• Requirement
Will you output all of the data below exactly, omitting the images?
*** Material to process Section Begins ***
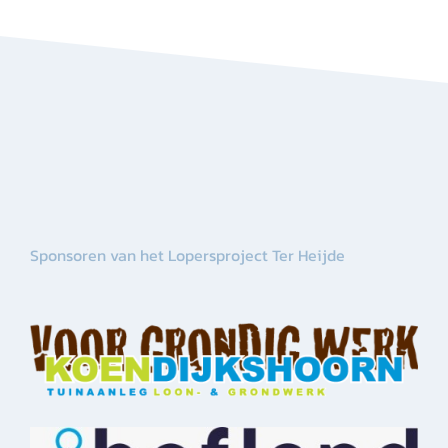
Sponsoren van het Lopersproject Ter Heijde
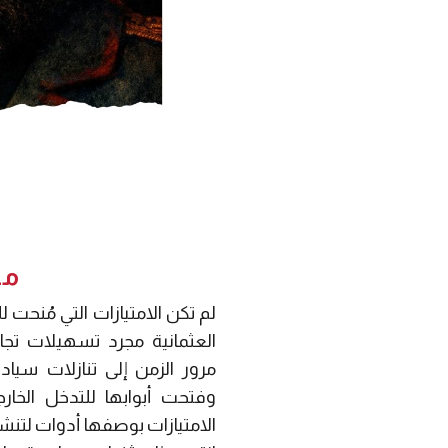
من
لم تكن الامتيازات التي مُنحت ل
العثمانية مجرد تسهيلات تجار
مرور الزمن إلى تنازلات سيا
وفتحت أبوابها للتدخل الخا
الامتيازات بوصفها أدوات لتنشي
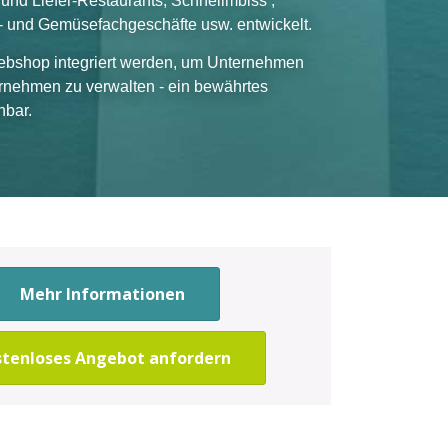
und Liefer-Restaurants, Schnelimbiss ,
- und Gemüsefachgeschäfte usw. entwickelt.
ebshop integriert werden, um Unternehmen
ernehmen zu verwalten - ein bewährtes
hbar.
Mehr Informationen
stenloses Angebot anfordern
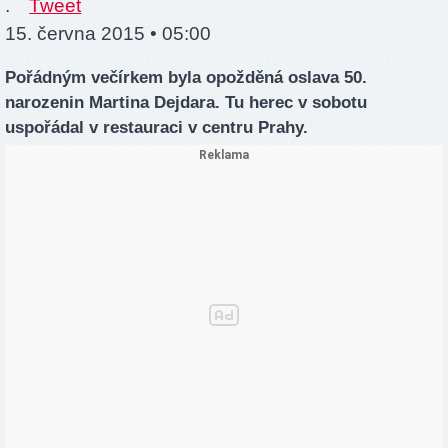
.
Tweet
15. června 2015 • 05:00
Pořádným večírkem byla opožděná oslava 50.
narozenin Martina Dejdara. Tu herec v sobotu
uspořádal v restauraci v centru Prahy.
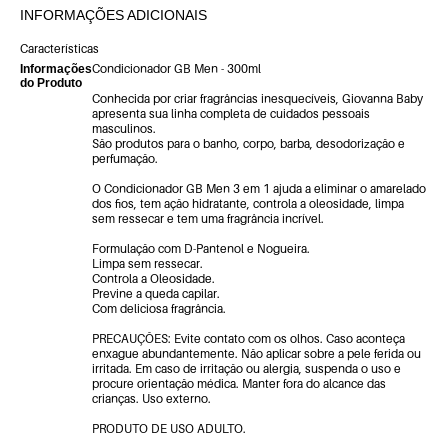
INFORMAÇÕES ADICIONAIS
Características
Condicionador GB Men - 300ml
Informações
do Produto
Conhecida por criar fragrâncias inesquecíveis, Giovanna Baby
apresenta sua linha completa de cuidados pessoais
masculinos.
São produtos para o banho, corpo, barba, desodorização e
perfumação.
O Condicionador GB Men 3 em 1 ajuda a eliminar o amarelado
dos fios, tem ação hidratante, controla a oleosidade, limpa
sem ressecar e tem uma fragrância incrível.
Formulação com D-Pantenol e Nogueira.
Limpa sem ressecar.
Controla a Oleosidade.
Previne a queda capilar.
Com deliciosa fragrância.
PRECAUÇÕES: Evite contato com os olhos. Caso aconteça
enxague abundantemente. Não aplicar sobre a pele ferida ou
irritada. Em caso de irritação ou alergia, suspenda o uso e
procure orientação médica. Manter fora do alcance das
crianças. Uso externo.
PRODUTO DE USO ADULTO.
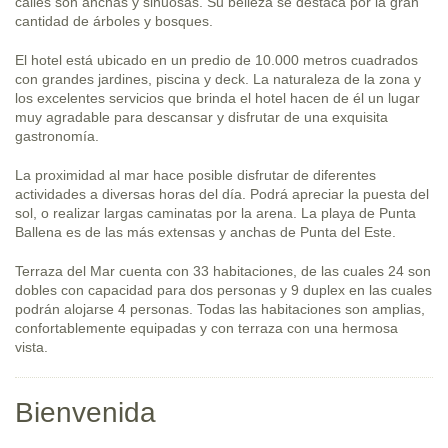
calles son anchas y sinuosas. Su belleza se destaca por la gran
cantidad de árboles y bosques.
El hotel está ubicado en un predio de 10.000 metros cuadrados
con grandes jardines, piscina y deck. La naturaleza de la zona y
los excelentes servicios que brinda el hotel hacen de él un lugar
muy agradable para descansar y disfrutar de una exquisita
gastronomía.
La proximidad al mar hace posible disfrutar de diferentes
actividades a diversas horas del día. Podrá apreciar la puesta del
sol, o realizar largas caminatas por la arena. La playa de Punta
Ballena es de las más extensas y anchas de Punta del Este.
Terraza del Mar cuenta con 33 habitaciones, de las cuales 24 son
dobles con capacidad para dos personas y 9 duplex en las cuales
podrán alojarse 4 personas. Todas las habitaciones son amplias,
confortablemente equipadas y con terraza con una hermosa
vista.
Bienvenida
*** Material to process Section Ends ***
• Task response
Sponsoren van het Lopersproject Ter Heijde
من
لم تكن الامتيازات التي مُنحت ل
العثمانية مجرد تسهيلات تجار
مرور الزمن إلى تنازلات سيا
وفتحت أبوابها للتدخل الخا
الامتيازات بوصفها أدوات لتنشي
und Liefer-Restaurants, Schnelimbiss ,
- und Gemüsefachgeschäfte usw. entwickelt.
ebshop integriert werden, um Unternehmen
ernehmen zu verwalten - ein bewährtes
hbar.
Mehr Informationen
stenloses Angebot anfordern
.
Tweet
15. června 2015 • 05:00
Pořádným večírkem byla opožděná oslava 50.
narozenin Martina Dejdara. Tu herec v sobotu
uspořádal v restauraci v centru Prahy.
INFORMAÇÕES ADICIONAIS
Características
Condicionador GB Men - 300ml
Informações
do Produto
Conhecida por criar fragrâncias inesquecíveis, Giovanna Baby
apresenta sua linha completa de cuidados pessoais
masculinos.
São produtos para o banho, corpo, barba, desodorização e
perfumação.
O Condicionador GB Men 3 em 1 ajuda a eliminar o amarelado
dos fios, tem ação hidratante, controla a oleosidade, limpa
sem ressecar e tem uma fragrância incrível.
Formulação com D-Pantenol e Nogueira.
Limpa sem ressecar.
Controla a Oleosidade.
Previne a queda capilar.
Com deliciosa fragrância.
PRECAUÇÕES: Evite contato com os olhos. Caso aconteça
enxague abundantemente. Não aplicar sobre a pele ferida ou
irritada. Em caso de irritação ou alergia, suspenda o uso e
procure orientação médica. Manter fora do alcance das
crianças. Uso externo.
PRODUTO DE USO ADULTO.
calles son anchas y sinuosas. Su belleza se destaca por la gran
cantidad de árboles y bosques.
El hotel está ubicado en un predio de 10.000 metros cuadrados
con grandes jardines, piscina y deck. La naturaleza de la zona y
los excelentes servicios que brinda el hotel hacen de él un lugar
muy agradable para descansar y disfrutar de una exquisita
gastronomía.
La proximidad al mar hace posible disfrutar de diferentes
actividades a diversas horas del día. Podrá apreciar la puesta del
sol, o realizar largas caminatas por la arena. La playa de Punta
Ballena es de las más extensas y anchas de Punta del Este.
Terraza del Mar cuenta con 33 habitaciones, de las cuales 24 son
dobles con capacidad para dos personas y 9 duplex en las cuales
podrán alojarse 4 personas. Todas las habitaciones son amplias,
confortablemente equipadas y con terraza con una hermosa
vista.
Bienvenida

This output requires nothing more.